Ach Meno was heute los bin Müde^^ schaff nur 65 Grad hatte mal mehr gehabt -.- aber 140 is echt der Hammer wie geht das den


----------



## Dark-Blood (15. Januar 2013)

Kiefer Sutherland schrieb:


> Ach Meno was heute los bin Müde^^ schaff nur 65 Grad hatte mal mehr gehabt -.- aber 140 is echt der Hammer wie geht das den


 
Ich schätz mal Übung, 
zu Schulzeiten hatte ich auch immer über 100 ^^ Aber als fauler Student ... XD


----------



## Kiefer Sutherland (15. Januar 2013)

*AW: Re: [Rangliste] Tippgeschwindigkeit (mit Test)*

Hey wie schaffen das manche Leute mit 2 Finger 65 Wörter mit ner Aldi Tastatur  ich hab ne G19 und schaff genauso viel bin aber voll aus der Übung  hab mich grad eben rangesetzt habs jez 5 mal Probiert jez bin ich bei 75 schon naja


----------



## IJOJOI (15. Januar 2013)

Ich bin enttäuscht Als ich damals in der Schule so ein Zertifakat gemacht habe, hatte ich nahezu die doppelten Anschläge
IJOJOI|62| Logitech S520|6-10|314|qwertz



			Dieser Inhalt steht nur eingeloggten Mitgliedern zur Verfügung.


----------



## Freakwood (15. Januar 2013)

Kiefer Sutherland schrieb:


> Ach Meno was heute los bin Müde^^ schaff nur 65 Grad hatte mal mehr gehabt -.- aber 140 is echt der Hammer wie geht das den


 
Ich hab 'ne Zeit lang als Redakteur auf diversen Internetportalen gearbeitet, möglicherweise rührt das daher. Um ehrlich zu sein habe Ich keine Ahnung - Ich hab im Prinzip einfach drauf losgeschrieben


----------



## Leandros (15. Januar 2013)

Freakwood schrieb:


> Ich hab 'ne Zeit lang als Redakteur auf diversen Internetportalen gearbeitet, möglicherweise rührt das daher. Um ehrlich zu sein habe Ich keine Ahnung - Ich hab im Prinzip einfach drauf losgeschrieben


 
140 ist aber echt total freakig. 
Ich bin vor der Umstellung auf Bone2 auf 130 gekommen und das war schon schnell imo.


----------



## HairforceOne (15. Januar 2013)

Razr255 | 98 | 0815-Cherry | 6 - 10 | 495 | qwertz

Ich könnte besser aber die Tastatur ist halt iwie noch Rotz. (Die hat wirklich keinen Namen...)
Bald gibts aber was mechanisches. Als Hobby-Autor wird das wohl sein müssen. 
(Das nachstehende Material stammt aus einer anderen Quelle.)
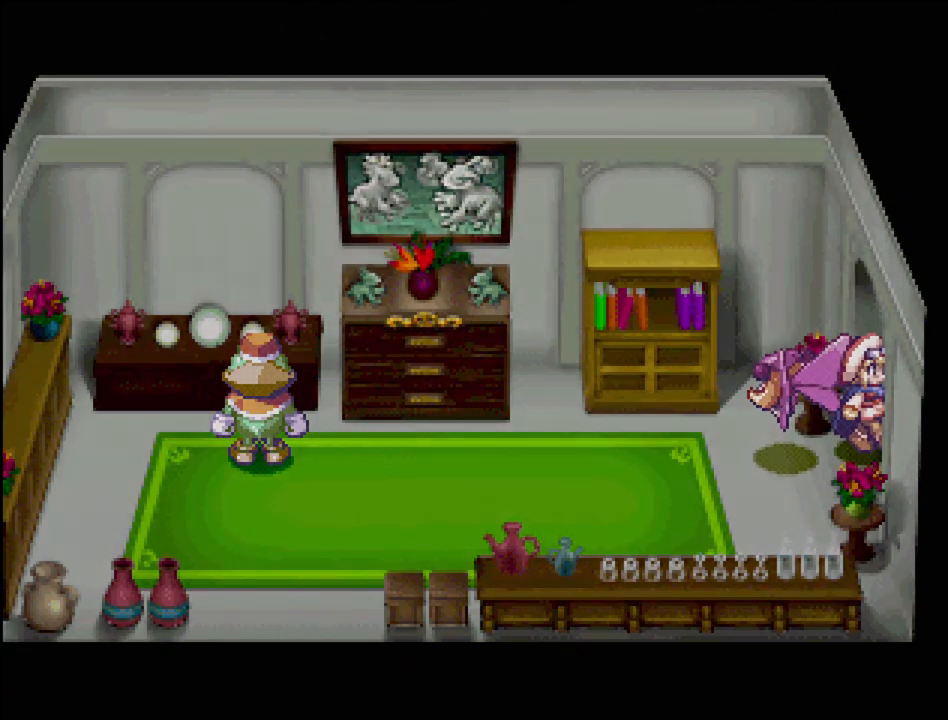
{"buttons": [], "events": []}
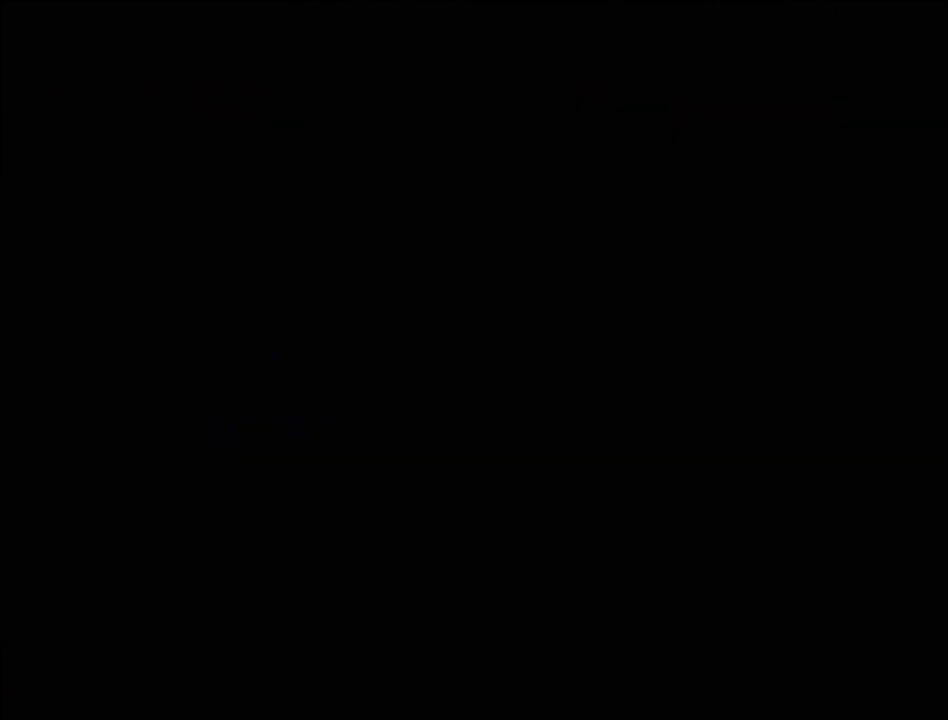
{"buttons": [], "events": []}
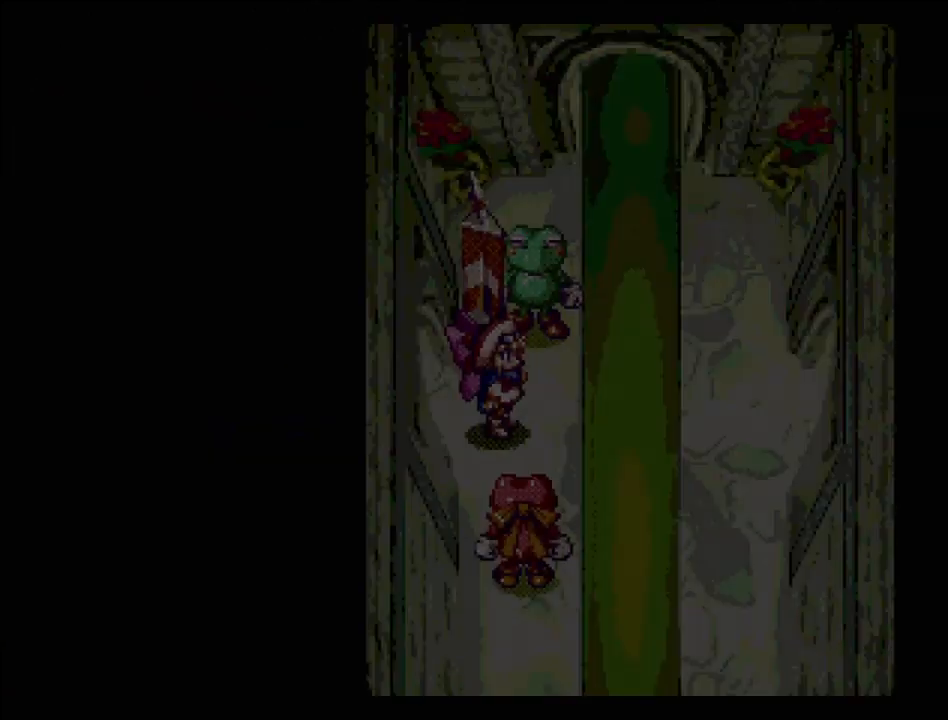
{"buttons": ["TRIANGLE", "DPAD_RIGHT"], "events": [[333, "DPAD_RIGHT", "down"], [350, "TRIANGLE", "down"]]}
EDIT: **** den Screenshot vergessen x_X


----------



## Andy_Berry (15. Januar 2013)

Ahh - Das macht total süchtig. :o

Die fortgeschrittene Variante ist auch super. Komme auf 99 WPM, aber diese ganzen ungeordneten Wörter und gleichzeitig zT völlig unlogischen Großschreibungen sind echt fies. 
http://10fastfingers.com/speedtests/generate_screenshot_result/99_502_0_0_69_1_100_1_173


----------



## kc1992 (15. Januar 2013)

Joa das lief doch ganz gut 

kc1992 | 119 | MacBook Pro 13" | 10 | 601 | qwertz



			Dieser Inhalt steht nur eingeloggten Mitgliedern zur Verfügung.


----------



## NetXSR (15. Januar 2013)

Kiefer Sutherland schrieb:


> Ach Meno was heute los bin Müde^^ schaff nur 65 Grad hatte mal mehr gehabt -.- aber 140 is echt der Hammer wie geht das den


 
Geilster. Nickname. Ever. I like.


----------



## Superwip (15. Januar 2013)

Wie ich schon im alten Thread geschrieben habe hier etwas Kritik:

-Beim sogenannten "10 Finger System" nutzt man tatsächlich nur 8 bzw. 9 Finger (_beide_ Daumen sind _nur_ auf der Leertaste), lediglich mit einigen Ergotastaturen kann man wirklich mit 10 Figern schreiben. Jeder der >=8 Finger geschrieben hat nutzt also in Wahrheit wohl das 10 Finger System, die Tabelle sollte eventuell entsprechend korrigiert werden.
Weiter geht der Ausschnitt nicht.